Le gentilé « Basque », en euskera, se traduit par « euskaldunak », « ceux qui possèdent la langue basque ». Un facteur d’intégration ? : « Il y a ici un dicton qui dit “la langue basque est ce qui fait de nous des Basques”. Ce n’est pas le sang, ni le lieu de naissance, ni la race, ni ce genre d’idioties qui détermine qui est Basque et qui ne l’est pas : c’est la langue », explique Beñat. Naia.
T, une autre habitante de Durango, poursuit : « Je connais des Sénégalais qui vivent ici, qui ont appris la langue, et qui sont Basques, à la différence d’autres, qui sont nés à Bilbao ou à Bayonne, et qui n’ont jamais fait l’effort. »

Flo Bouffaut se montre plus mesuré : « En effet connaitre la langue est un élément essentiel, mais pour moi, il est important que les gens qui vivent ici, qui travaillent ici, et qui ont envie de se ressentir comme tels le puissent. Car il ne faut pas oublier qu’il y a des gens qui vivent ici depuis un nombre incalculable de générations, et qui ne connaissent pas un mot de basque. Quoi qu’il en soit, il faut emmener les gens du pays à apprendre la langue. Mais nous nous heurtons à une difficulté : celle-ci est extrêmement compliquée. »
Faire vivre le basque
Langue officielle aux côtés du castillan depuis le début des années 1980 au Pays basque Sud, l’euskera peine davantage à se développer, paradoxalement, sur le territoire français, « certainement à cause de la vieille tradition jacobine française », argumente Naia. En cause le manque de moyens attribués par l’État français au développement des ikastolas, les écoles bilingues. Un objet de tension presque permanent au Pays basque. Cet été, un différend entre l’Éducation nationale et une école de Saint Pierre d’Irube — qui souhaitait ouvrir une classe de maternelle immersive — a fait couler beaucoup d’encre. Il faudra une forte mobilisation pour que la Rectrice de Bordeaux revienne sur l’interdiction qu’elle avait prononcée préalablement.

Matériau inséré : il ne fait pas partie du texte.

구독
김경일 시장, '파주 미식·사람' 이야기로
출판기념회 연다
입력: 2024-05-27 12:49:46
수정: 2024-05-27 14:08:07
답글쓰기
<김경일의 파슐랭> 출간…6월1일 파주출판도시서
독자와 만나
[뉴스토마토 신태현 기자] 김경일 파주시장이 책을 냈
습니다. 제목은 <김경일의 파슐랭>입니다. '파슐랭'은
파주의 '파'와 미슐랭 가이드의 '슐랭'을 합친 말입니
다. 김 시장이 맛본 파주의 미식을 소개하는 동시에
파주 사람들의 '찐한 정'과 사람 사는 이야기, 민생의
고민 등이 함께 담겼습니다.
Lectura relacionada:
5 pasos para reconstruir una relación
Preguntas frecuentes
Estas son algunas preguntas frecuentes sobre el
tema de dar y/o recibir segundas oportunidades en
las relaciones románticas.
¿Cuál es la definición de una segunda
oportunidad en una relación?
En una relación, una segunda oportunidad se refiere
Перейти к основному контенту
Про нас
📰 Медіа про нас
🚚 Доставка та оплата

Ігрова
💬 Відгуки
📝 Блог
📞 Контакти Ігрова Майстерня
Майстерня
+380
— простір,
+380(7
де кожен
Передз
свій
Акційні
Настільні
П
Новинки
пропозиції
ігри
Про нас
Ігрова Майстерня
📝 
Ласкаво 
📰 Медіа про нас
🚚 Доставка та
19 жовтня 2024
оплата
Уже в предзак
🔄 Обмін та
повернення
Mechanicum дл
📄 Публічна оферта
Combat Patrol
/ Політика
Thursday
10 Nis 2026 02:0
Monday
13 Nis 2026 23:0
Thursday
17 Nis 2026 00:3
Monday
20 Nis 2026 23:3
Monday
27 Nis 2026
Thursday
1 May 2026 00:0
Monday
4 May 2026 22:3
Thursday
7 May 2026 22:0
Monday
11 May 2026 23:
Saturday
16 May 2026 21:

Selon les chiffres officiels, au Pays basque Nord, 20,5 % de la population parle basque et 27 % des 55 000 des élèves scolarisés en 2019 ont bénéficié d’un cursus bilingue français-basque. « Dans mon établissement, le personnel en contact avec le public est soit bascophone, soit en apprentissage de la langue. Notre clientèle est majoritairement bascophone. Toute la communication est en bilingue, français-basque. C’est quelque chose qu’on revendique, et on travaille pour cette normalisation linguistique », poursuit Flo Bouffaut.

Alors, est-il possible aujourd’hui de vivre en basque ? « Vivre en basque sur la côte, c’est beaucoup plus compliqué qu’à l’intérieur des terres, poursuit Flo Bouffaut. Considérant qu’une large partie de la population vit déjà sur la côte, et qu’il y a de plus en plus de nouveaux habitants, c’est encore plus compliqué. Mais, parallèlement, il y a de plus en plus d’initiatives qui sont lancées afin de donner de l’argent à des associations pour qu’elles puissent faire ce travail. C’est encourageant, mais cela ne suffit pas ».

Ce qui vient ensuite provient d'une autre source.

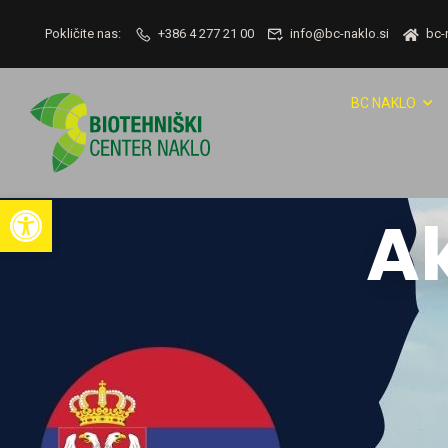
Pokličite nas:
+386 4 277 21 00
info@bc-naklo.si
bc-
BC NAKLO
Open toolbar
Ak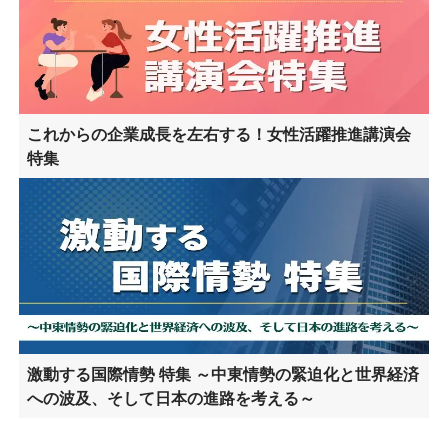
これからの企業成長を左右する！女性活躍推進講演会
特集
激動する国際情勢 特集 ～中東情勢の緊迫化と世界経済
への波及、そして日本の進路を考える～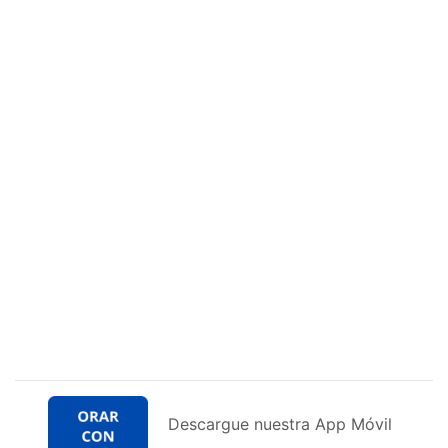
Descargue nuestra App Móvil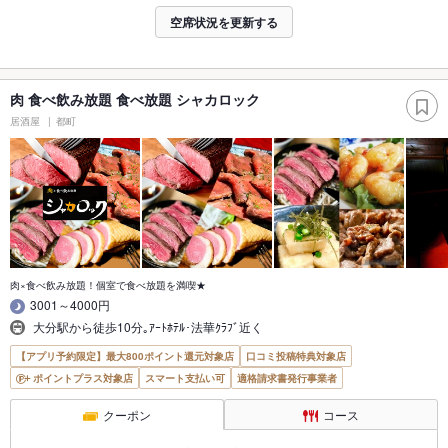
空席状況を更新する
肉 食べ飲み放題 食べ放題 シャカロック
居酒屋
都町
肉×食べ飲み放題！個室で食べ放題を満喫★
3001～4000円
大分駅から徒歩10分｡ｱｰﾄﾎﾃﾙ･法華ｸﾗﾌﾞ近く
【アプリ予約限定】最大800ポイント還元対象店
口コミ投稿特典対象店
ポイントプラス対象店
スマート支払い可
適格請求書発行事業者
クーポン
コース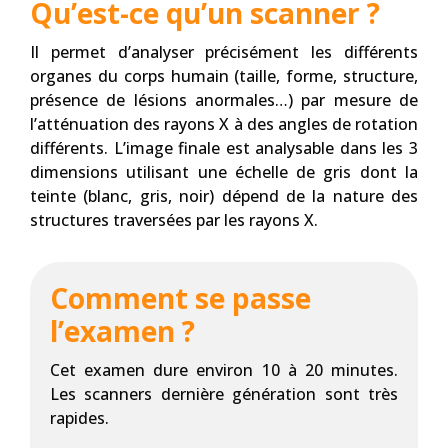
Qu’est-ce qu’un scanner ?
Il permet d’analyser précisément les différents
organes du corps humain (taille, forme, structure,
présence de lésions anormales…) par mesure de
l’atténuation des rayons X à des angles de rotation
différents. L’image finale est analysable dans les 3
dimensions utilisant une échelle de gris dont la
teinte (blanc, gris, noir) dépend de la nature des
structures traversées par les rayons X.
Comment se passe
l’examen ?
Cet examen dure environ 10 à 20 minutes.
Les scanners dernière génération sont très
rapides.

Au Pays basque sud, Beñat pose le même constat : « Vivre en basque ? C’est difficile. Cela se fait dans les zones rurales, dans les villes de petite taille. Dans les grands centres urbains, c’est quasiment impossible. Enfin si, mais avec un nombre limité d’interactions, et en ne fréquentant que des sphères bascophones, nombreuses, mais pas majoritaires ».

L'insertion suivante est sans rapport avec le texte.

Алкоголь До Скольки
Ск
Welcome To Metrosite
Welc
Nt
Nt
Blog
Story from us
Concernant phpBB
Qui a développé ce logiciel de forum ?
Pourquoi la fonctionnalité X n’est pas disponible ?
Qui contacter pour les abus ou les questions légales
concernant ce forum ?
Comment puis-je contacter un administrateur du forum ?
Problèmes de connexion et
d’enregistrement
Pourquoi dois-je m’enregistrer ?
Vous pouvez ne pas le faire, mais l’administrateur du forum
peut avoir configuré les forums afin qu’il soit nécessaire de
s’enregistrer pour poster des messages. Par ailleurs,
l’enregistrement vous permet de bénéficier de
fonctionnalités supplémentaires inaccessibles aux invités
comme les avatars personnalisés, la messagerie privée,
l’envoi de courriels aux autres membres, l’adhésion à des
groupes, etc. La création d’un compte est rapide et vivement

Pourtant, des deux côtés de la Bidasoa, l’euskera, même menacé, continue de rayonner. Tous et toutes le savent : après son écrasement par les langues françaises et espagnoles, la langue basque va faire face dans les années à venir à l’assaut spectaculaires de langues « commerciales » émergentes. Derrière le comptoir d’un bar de Saint-Sébastien, sur une affichette, ces mots du poète basque Joxean Arte donnent le ton : « Hizkuntza bat ez da galtzen ez dakitenek ikasten ez dutelako, dakitenek hitz egiten ez dutelako baizik ». « Une langue se perd, non pas parce que ceux qui ne la savent pas ne l’apprennent pas, mais parce que ceux qui la savent ne la parlent pas ». Comme un avertissement.